Weak Industry Chain Synergy: Chinese machine tool manufacturers lack deep collaboration with upstream component suppliers and downstream users, resulting in slow technological iteration.

For example, the optimization of the match between Chinese CNC systems and machine tool bodies is insufficient, affecting overall performance.

Fragmented R&D Investment: Companies such as Germany’s Trumpf and Japan’s Yamazaki Mazak allocate over 8% of their annual revenue to R&D, whereas leading Chinese enterprises allocate less than 5%, with most of that investment directed toward reverse engineering rather than original technological breakthroughs.

Future Development and Breakthrough Directions

• Key Technical Challenges

Accelerate breakthroughs in core technologies such as ultra-precision spindle units, nanometer-level CNC systems, and multi-axis synchronized control algorithms.

Promote the application of intelligent technologies, such as AI-driven error compensation and Internet of Things (IoT) remote operation and maintenance.

• Pathways to Industrial Upgrading

Strengthen collaborative innovation among industry, academia, research institutions, and end-users; establish a national-level precision manufacturing laboratory to address common technical challenges.

Increase the domestic production rate of key components in China;

For example, foster leading domestic manufacturers of ball screws and bearings through policy support.

• Market Strategy Adjustments

Target niche sectors (such as new energy vehicles and medical devices) to develop specialized and customized machine tools, thereby avoiding direct competition with international giants.

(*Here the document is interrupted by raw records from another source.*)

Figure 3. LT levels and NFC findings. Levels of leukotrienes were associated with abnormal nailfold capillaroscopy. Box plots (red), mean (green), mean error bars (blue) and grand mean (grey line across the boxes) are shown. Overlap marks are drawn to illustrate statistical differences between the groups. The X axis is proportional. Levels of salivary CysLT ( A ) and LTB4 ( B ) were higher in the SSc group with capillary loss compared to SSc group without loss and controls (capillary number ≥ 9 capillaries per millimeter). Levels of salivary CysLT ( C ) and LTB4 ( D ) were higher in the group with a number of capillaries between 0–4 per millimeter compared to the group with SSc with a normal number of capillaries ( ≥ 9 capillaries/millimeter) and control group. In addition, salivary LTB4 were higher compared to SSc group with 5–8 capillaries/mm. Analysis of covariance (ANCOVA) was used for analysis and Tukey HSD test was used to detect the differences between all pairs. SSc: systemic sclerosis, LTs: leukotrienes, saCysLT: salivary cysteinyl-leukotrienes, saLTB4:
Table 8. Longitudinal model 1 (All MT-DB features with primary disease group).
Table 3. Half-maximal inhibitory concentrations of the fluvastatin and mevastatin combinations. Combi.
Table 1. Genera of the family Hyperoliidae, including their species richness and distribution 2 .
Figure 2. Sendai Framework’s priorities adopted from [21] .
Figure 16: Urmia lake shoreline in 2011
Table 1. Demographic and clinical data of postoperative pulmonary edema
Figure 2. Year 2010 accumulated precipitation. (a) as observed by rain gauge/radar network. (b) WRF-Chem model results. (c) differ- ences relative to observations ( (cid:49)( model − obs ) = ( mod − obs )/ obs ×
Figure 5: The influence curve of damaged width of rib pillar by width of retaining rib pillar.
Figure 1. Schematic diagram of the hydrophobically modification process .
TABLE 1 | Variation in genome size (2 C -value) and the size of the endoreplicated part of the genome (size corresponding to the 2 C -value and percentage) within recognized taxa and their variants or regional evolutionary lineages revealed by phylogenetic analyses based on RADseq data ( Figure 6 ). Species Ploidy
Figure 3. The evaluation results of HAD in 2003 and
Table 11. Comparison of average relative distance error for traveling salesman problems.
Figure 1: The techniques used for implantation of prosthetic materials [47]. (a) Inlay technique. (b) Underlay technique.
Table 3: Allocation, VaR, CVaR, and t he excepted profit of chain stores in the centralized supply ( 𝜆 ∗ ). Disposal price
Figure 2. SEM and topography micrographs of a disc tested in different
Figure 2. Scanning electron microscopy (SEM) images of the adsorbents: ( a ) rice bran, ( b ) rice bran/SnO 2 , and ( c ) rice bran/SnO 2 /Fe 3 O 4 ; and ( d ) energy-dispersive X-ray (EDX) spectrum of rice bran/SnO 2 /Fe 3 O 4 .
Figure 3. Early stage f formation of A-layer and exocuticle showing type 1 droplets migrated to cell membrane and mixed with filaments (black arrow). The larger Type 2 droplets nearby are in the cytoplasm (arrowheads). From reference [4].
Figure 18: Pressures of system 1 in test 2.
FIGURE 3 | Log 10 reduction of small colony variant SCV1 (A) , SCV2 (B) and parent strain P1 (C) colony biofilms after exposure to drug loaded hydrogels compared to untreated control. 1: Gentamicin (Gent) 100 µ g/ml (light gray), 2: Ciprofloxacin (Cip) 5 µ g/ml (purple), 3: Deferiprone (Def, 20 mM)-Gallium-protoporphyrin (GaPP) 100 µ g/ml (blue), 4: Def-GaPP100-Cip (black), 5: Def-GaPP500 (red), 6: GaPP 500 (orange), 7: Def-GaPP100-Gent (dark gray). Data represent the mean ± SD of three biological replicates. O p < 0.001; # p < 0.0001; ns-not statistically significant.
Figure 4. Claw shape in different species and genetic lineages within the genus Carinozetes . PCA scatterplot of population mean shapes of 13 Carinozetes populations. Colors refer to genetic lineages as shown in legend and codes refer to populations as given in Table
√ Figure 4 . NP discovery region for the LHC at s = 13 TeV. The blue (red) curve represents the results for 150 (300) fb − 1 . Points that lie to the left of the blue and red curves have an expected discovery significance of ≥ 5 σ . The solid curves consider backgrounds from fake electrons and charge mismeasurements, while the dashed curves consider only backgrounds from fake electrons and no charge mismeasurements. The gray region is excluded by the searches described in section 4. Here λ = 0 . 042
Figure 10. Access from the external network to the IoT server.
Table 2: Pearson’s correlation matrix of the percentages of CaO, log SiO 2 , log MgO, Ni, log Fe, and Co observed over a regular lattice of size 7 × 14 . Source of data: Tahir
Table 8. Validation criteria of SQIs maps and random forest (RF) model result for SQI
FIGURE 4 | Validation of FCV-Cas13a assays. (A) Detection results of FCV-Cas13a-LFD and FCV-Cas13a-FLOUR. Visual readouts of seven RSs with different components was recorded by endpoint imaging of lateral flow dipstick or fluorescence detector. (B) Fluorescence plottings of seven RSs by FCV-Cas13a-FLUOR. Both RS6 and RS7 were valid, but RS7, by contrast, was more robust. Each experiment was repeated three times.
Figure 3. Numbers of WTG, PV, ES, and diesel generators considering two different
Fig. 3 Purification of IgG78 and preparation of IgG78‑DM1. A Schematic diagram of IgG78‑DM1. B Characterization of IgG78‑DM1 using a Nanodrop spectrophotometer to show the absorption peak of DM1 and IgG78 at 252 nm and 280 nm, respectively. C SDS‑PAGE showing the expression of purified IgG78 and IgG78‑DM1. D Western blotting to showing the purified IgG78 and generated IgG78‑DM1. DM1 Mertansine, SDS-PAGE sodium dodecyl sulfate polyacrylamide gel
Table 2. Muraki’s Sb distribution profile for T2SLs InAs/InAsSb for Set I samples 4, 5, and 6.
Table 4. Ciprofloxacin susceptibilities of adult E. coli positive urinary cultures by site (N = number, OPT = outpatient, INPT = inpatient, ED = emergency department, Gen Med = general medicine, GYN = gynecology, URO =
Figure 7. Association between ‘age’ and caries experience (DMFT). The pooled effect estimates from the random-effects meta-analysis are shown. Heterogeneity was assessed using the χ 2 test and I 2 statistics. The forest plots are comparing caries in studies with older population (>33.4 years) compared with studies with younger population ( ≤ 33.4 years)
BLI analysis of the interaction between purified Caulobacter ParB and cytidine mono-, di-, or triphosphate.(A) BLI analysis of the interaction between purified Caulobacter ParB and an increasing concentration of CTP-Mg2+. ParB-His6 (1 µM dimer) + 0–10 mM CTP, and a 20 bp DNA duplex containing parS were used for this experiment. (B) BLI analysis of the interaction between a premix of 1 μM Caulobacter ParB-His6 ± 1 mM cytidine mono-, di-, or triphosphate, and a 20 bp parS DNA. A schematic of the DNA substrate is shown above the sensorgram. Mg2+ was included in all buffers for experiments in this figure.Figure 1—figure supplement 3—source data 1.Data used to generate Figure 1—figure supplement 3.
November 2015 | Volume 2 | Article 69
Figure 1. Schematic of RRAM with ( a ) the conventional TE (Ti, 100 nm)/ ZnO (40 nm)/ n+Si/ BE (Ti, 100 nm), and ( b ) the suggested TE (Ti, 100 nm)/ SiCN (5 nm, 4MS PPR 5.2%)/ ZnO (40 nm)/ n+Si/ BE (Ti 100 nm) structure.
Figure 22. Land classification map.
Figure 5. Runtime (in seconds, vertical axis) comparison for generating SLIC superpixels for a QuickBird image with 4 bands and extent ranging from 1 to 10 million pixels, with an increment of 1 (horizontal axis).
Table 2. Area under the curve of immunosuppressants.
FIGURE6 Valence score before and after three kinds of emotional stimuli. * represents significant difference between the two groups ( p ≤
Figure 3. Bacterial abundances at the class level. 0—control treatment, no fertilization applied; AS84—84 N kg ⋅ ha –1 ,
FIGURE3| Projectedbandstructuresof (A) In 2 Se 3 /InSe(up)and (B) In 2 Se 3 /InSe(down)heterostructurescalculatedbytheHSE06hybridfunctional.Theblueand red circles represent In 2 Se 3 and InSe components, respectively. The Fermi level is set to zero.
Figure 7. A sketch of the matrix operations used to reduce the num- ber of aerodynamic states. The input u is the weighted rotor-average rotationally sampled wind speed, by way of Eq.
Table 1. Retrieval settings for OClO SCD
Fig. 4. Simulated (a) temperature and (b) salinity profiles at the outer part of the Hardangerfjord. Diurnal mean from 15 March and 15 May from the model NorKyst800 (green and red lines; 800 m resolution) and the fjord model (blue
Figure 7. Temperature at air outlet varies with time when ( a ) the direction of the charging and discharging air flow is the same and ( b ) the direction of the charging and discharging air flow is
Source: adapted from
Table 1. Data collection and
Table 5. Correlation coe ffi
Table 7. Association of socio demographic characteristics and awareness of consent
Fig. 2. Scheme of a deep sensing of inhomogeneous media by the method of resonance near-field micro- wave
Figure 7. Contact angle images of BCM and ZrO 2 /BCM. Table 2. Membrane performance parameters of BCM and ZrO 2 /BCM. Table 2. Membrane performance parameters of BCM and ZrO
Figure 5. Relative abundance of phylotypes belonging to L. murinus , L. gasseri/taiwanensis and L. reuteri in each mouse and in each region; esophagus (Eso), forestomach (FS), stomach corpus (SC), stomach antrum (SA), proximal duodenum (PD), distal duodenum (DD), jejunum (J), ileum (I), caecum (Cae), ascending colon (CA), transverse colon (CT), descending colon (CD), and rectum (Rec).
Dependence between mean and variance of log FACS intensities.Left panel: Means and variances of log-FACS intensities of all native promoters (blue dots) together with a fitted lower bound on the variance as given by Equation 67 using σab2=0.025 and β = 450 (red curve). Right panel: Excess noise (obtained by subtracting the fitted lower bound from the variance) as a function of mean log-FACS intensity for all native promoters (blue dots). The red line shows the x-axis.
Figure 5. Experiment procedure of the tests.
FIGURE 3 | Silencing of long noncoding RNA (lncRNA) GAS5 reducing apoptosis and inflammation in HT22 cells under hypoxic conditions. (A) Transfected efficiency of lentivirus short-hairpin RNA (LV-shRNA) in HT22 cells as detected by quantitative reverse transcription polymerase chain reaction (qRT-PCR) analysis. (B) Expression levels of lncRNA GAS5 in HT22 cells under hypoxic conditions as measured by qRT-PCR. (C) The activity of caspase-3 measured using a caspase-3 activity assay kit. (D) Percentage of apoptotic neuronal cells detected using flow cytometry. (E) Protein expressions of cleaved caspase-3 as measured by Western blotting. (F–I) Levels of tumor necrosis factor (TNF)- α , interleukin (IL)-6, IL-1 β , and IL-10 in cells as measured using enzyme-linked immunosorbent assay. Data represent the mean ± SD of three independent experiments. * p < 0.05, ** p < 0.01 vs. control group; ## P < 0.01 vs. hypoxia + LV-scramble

China’s CNC machine tool industry has made significant progress in terms of conventional precision and market scale, but it still faces a long-term catch-up process in high-end precision, core technologies, and supply chain integrity.

In the future, the industry must be driven by technological innovation, strengthen basic research, and optimize the industrial ecosystem to secure a place in the global high-end manufacturing landscape.

Conclusion

China’s CNC machine tool industry has established a strong foundation in mid-range manufacturing and continues to advance in precision and technological capability.

Nevertheless, significant challenges persist in achieving parity with international leaders, particularly in high-end applications, core components, and system integration.

Bridging this gap will require sustained investment in fundamental research, stronger collaboration across the industrial chain, and a shift toward innovation-driven development.

By focusing on breakthroughs in key technologies and targeting specialized market segments, China has the potential to strengthen its competitiveness and secure a more prominent position in the global high-end manufacturing landscape.